Makassar (ANTARA) - Krisis iklim sama dengan krisis hak anak di masa sekarang dan mendatang, kata CEO Save the Children Indonesia Selina Patta Sumbung pada diskusi media yang digelar dalam rangka Hari Anak Nasional.

"Bagi Save the Children, krisis iklim sama dengan krisis hak anak," ujar Selina pada Diskusi Media Hari Anak dan Dampak Krisis Iklim: Refleksi Pemenuhan Hak yang Mendorong Resiliensi Anak dan Keluarga yang diikuti secara virtual dari Makassar, Jumat.

"Sehingga penting menuangkan suara anak pada pembahasan krisis iklim atau mengutamakan suara anak dan mengadopsinya menjadi program," kata Selina.
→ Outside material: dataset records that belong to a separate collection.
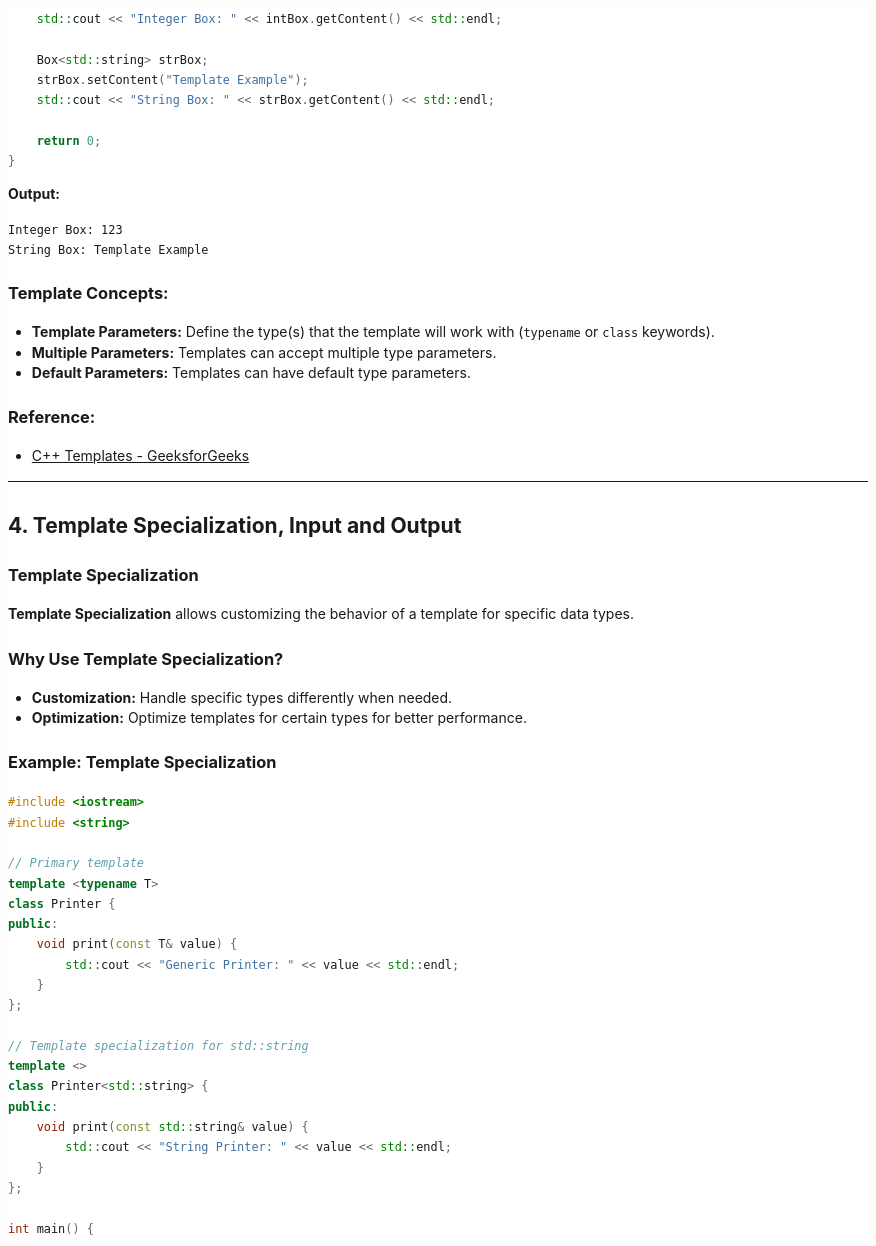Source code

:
 ```cpp:src/templates/ClassTemplate.cpp
    std::cout << "Integer Box: " << intBox.getContent() << std::endl;

    Box<std::string> strBox;
    strBox.setContent("Template Example");
    std::cout << "String Box: " << strBox.getContent() << std::endl;

    return 0;
}
```

**Output:**
```
Integer Box: 123
String Box: Template Example
```

### **Template Concepts:**

- **Template Parameters:** Define the type(s) that the template will work with (`typename` or `class` keywords).
- **Multiple Parameters:** Templates can accept multiple type parameters.
- **Default Parameters:** Templates can have default type parameters.

### **Reference:**

- [C++ Templates - GeeksforGeeks](https://www.geeksforgeeks.org/templates-cpp/)

---

## 4. Template Specialization, Input and Output

### **Template Specialization**

**Template Specialization** allows customizing the behavior of a template for specific data types.

### **Why Use Template Specialization?**

- **Customization:** Handle specific types differently when needed.
- **Optimization:** Optimize templates for certain types for better performance.

### **Example: Template Specialization**

```cpp:src/templates/TemplateSpecialization.cpp
#include <iostream>
#include <string>

// Primary template
template <typename T>
class Printer {
public:
    void print(const T& value) {
        std::cout << "Generic Printer: " << value << std::endl;
    }
};

// Template specialization for std::string
template <>
class Printer<std::string> {
public:
    void print(const std::string& value) {
        std::cout << "String Printer: " << value << std::endl;
    }
};

int main() {
```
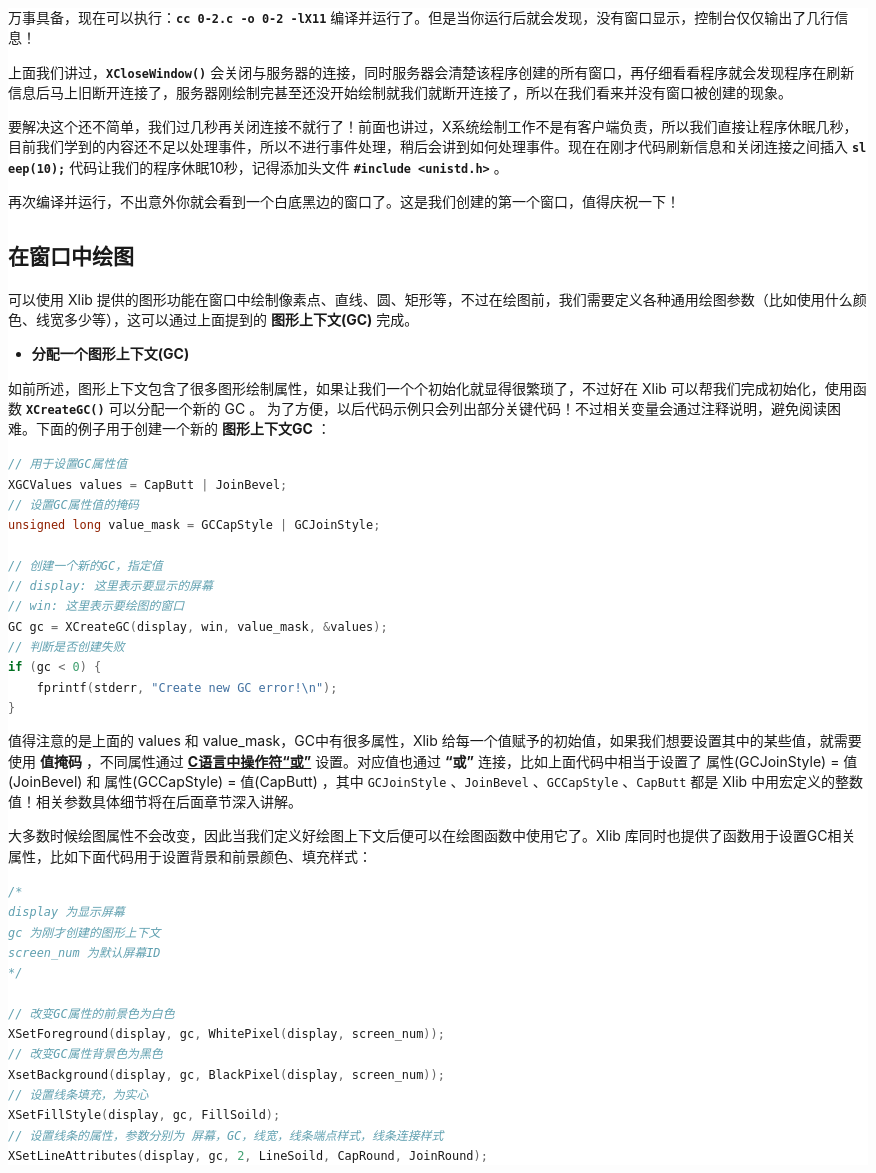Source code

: 万事具备，现在可以执行：**`cc 0-2.c -o 0-2 -lX11`** 编译并运行了。但是当你运行后就会发现，没有窗口显示，控制台仅仅输出了几行信息！

上面我们讲过，**`XCloseWindow()`** 会关闭与服务器的连接，同时服务器会清楚该程序创建的所有窗口，再仔细看看程序就会发现程序在刷新信息后马上旧断开连接了，服务器刚绘制完甚至还没开始绘制就我们就断开连接了，所以在我们看来并没有窗口被创建的现象。

要解决这个还不简单，我们过几秒再关闭连接不就行了！前面也讲过，X系统绘制工作不是有客户端负责，所以我们直接让程序休眠几秒，目前我们学到的内容还不足以处理事件，所以不进行事件处理，稍后会讲到如何处理事件。现在在刚才代码刷新信息和关闭连接之间插入 **`sleep(10);`**  代码让我们的程序休眠10秒，记得添加头文件 **`#include <unistd.h>`** 。

再次编译并运行，不出意外你就会看到一个白底黑边的窗口了。这是我们创建的第一个窗口，值得庆祝一下！

## 在窗口中绘图

可以使用 Xlib 提供的图形功能在窗口中绘制像素点、直线、圆、矩形等，不过在绘图前，我们需要定义各种通用绘图参数（比如使用什么颜色、线宽多少等），这可以通过上面提到的 **图形上下文(GC)** 完成。

- **分配一个图形上下文(GC)** 

如前所述，图形上下文包含了很多图形绘制属性，如果让我们一个个初始化就显得很繁琐了，不过好在 Xlib 可以帮我们完成初始化，使用函数 **`XCreateGC()`** 可以分配一个新的 GC 。 为了方便，以后代码示例只会列出部分关键代码！不过相关变量会通过注释说明，避免阅读困难。下面的例子用于创建一个新的 **图形上下文GC** ：

```c
// 用于设置GC属性值
XGCValues values = CapButt | JoinBevel;
// 设置GC属性值的掩码
unsigned long value_mask = GCCapStyle | GCJoinStyle;

// 创建一个新的GC，指定值
// display: 这里表示要显示的屏幕
// win: 这里表示要绘图的窗口
GC gc = XCreateGC(display, win, value_mask, &values);
// 判断是否创建失败
if (gc < 0) {
    fprintf(stderr, "Create new GC error!\n");
}
```

值得注意的是上面的 values 和 value_mask，GC中有很多属性，Xlib 给每一个值赋予的初始值，如果我们想要设置其中的某些值，就需要使用 **值掩码** ，不同属性通过 **[C语言中操作符“或”](https://cn.bing.com/search?q=C%E8%AF%AD%E8%A8%80%E6%93%8D%E4%BD%9C%E7%AC%A6%E6%88%96)** 设置。对应值也通过 **“或”** 连接，比如上面代码中相当于设置了 属性(GCJoinStyle) = 值(JoinBevel) 和 属性(GCCapStyle) = 值(CapButt) ，其中 `GCJoinStyle` 、`JoinBevel` 、`GCCapStyle` 、`CapButt` 都是 Xlib 中用宏定义的整数值！相关参数具体细节将在后面章节深入讲解。

大多数时候绘图属性不会改变，因此当我们定义好绘图上下文后便可以在绘图函数中使用它了。Xlib 库同时也提供了函数用于设置GC相关属性，比如下面代码用于设置背景和前景颜色、填充样式：

```c
/*
display 为显示屏幕
gc 为刚才创建的图形上下文
screen_num 为默认屏幕ID
*/

// 改变GC属性的前景色为白色
XSetForeground(display, gc, WhitePixel(display, screen_num));
// 改变GC属性背景色为黑色
XsetBackground(display, gc, BlackPixel(display, screen_num));
// 设置线条填充，为实心
XSetFillStyle(display, gc, FillSoild);
// 设置线条的属性，参数分别为 屏幕，GC，线宽，线条端点样式，线条连接样式
XSetLineAttributes(display, gc, 2, LineSoild, CapRound, JoinRound);

```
Save the Children Indonesia mendorong pentingnya pemenuhan hak-hak anak yang berfokus pada membangun ketahanan atau resiliensi anak dan keluarga, terutama mereka yang paling terdampak situasi buruk krisis iklim dan pandemi COVID-19.

Hal tersebut sejalan tema Hari Anak Nasional 2022, "Anak Terlindungi, Indonesia Maju", juga menggambarkan tentang pentingnya upaya pemulihan pasca pandemi dan membangun ketangguhan anak.

Tanggal 23 Juli, setiap tahunnya Indonesia memperingati Hari Anak Nasional (HAN), momentum ini tidak hanya sekadar perayaan hak-hak anak, tetapi juga menjadi waktu yang tepat untuk refleksi dan evaluasi tentang capaian dan tantangan upaya pemenuhan hak anak di Indonesia.
Baca juga: PBB tetapkan standar lebih ketat untuk aksi iklim perusahaan
Baca juga: Indonesia ajak negara-negara ekonomi besar atasi krisis global



Langkah ini dilakukan secara strategis dengan menyelenggarakan Pekan Berpihak Pada Anak yang dilaksanakan pada 22-28 Juli 2022.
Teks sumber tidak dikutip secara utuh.